Slate means different things to different people. To a geologist it is metamorphosed shale that has been subjected to 270 million years of pressure. To a cultural commentator, it is an online internet magazine owned by the Washington Post. To an artist, a grey colour useful for depicting rainy skies. To a cartoonist, a character from the Flintstones. The first three all applied at Jörg Pfützner’s Slate Tasting of wines grown on slate, held under slate-grey skies last Sunday at Falcon’s Eye, a post modern ex-pat eyrie high above Groot Constantia.
“South Africans don’t drink enough foreign wine” commented Pfützner whose night job is as sommelier at Cape Town’s Aubergine restaurant. Or Riesling in particular, as the varietal is widely punted by wine writers and widely ignored by the drinking public. Although Ernie Loosen from iconic Mosel producer Dr. Loosen does manage to shift 40 000 cases of his entry level Dr. L Riesling to 60 countries and even secured a Business Class berth for it on Singapore Airlines.

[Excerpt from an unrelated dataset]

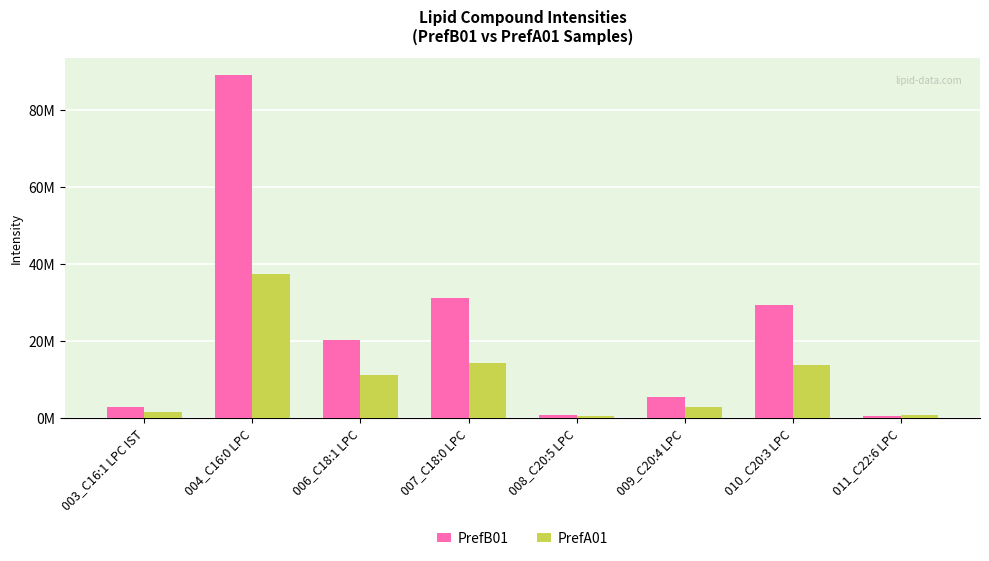

Where is PrefB01 nearest to the value 44818416?

007_C18:0 LPC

The Singapore Airlines selection process is run by Decanter eminence grise Steven Spurrier (hopefully soon to be immortalized by Danny de Vito in a film version of the Judgment of Paris) as a variation on the infamous WINE magazine “seeded player” tastings. Wine labels are awarded points which are then added to tasting scores. Something for WINE managing editor Mike Froud(e) to consider, perhaps?
Loosen sets great store by the slate his vines grow on, for three reasons:
• Reduced fertility results in decreased plant vigour, good news for quality;
• High potassium levels translate to high acid levels in the grapes;
• Slate soils seem to offer natural immunity from the Phylloxera louse with the result that Loosen’s Riesling vines grow on original, rather than American, rootstocks.

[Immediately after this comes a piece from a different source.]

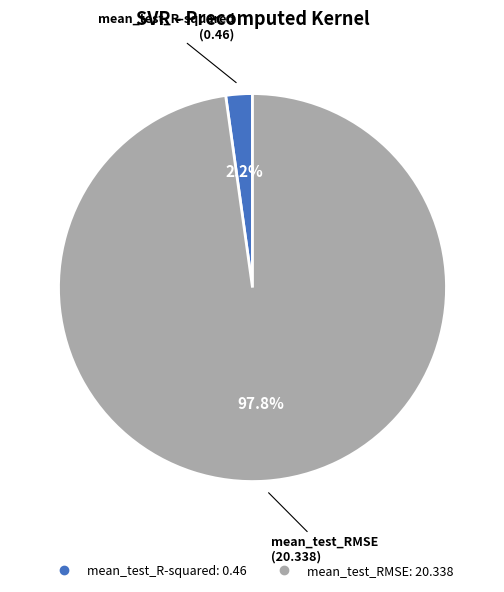

To the nearest percent, what is the average slice percentage?

50%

Slate would thus also appeal to Douro Boy Dirk van der Niepoort who commented “my objective is to get as much acid as possible” into his wines. “I don’t like a lot of fruit. I want a lot of zingy acidity and freshness.” Something he has undoubtedly achieved in his Vertente 05 and Redoma 05 blend of two dozen varietals that had a stony, iodine character reminiscent of crushed up seashells.
The cultural Slate connection arrived in my in-box. This week Mike Steinberger writes about “the greatest wine on the planet” to whit the Cheval Blanc 47 in one of those fabulous self-aggrandizing stories that are totally meaningless unless you where there. Synchronicity struck, as Cheval Blanc director Pierre Lurton is presumably packing his Louis Vuitton for next week’s release of the 2004 vintage Morgenster wines.
The 47 Cheval is a good example of an anti-slate wine. Grown on a mixture of clay, sand and gravel, the first named contributes opulence (try 14.5% alcohol) while the gravel gives a serious tannic backbone that has supported the whole edifice over the 61 years of its life so far.
With high volatile acidity and some residual sugar, both as a result of a stuck ferment, this is a benchmark Bordeaux that breaks all the rules. After six hours tastings the slate wines of Messrs. Loosen and Van der Niepoort, that the Priorat wines of Swartland surfer Eben Sadie were a no-show, was probably just as well. And as for his fabulous Swartland wines grown on shale, we need only wait another 270 million years for them to qualify for a Slate Tasting.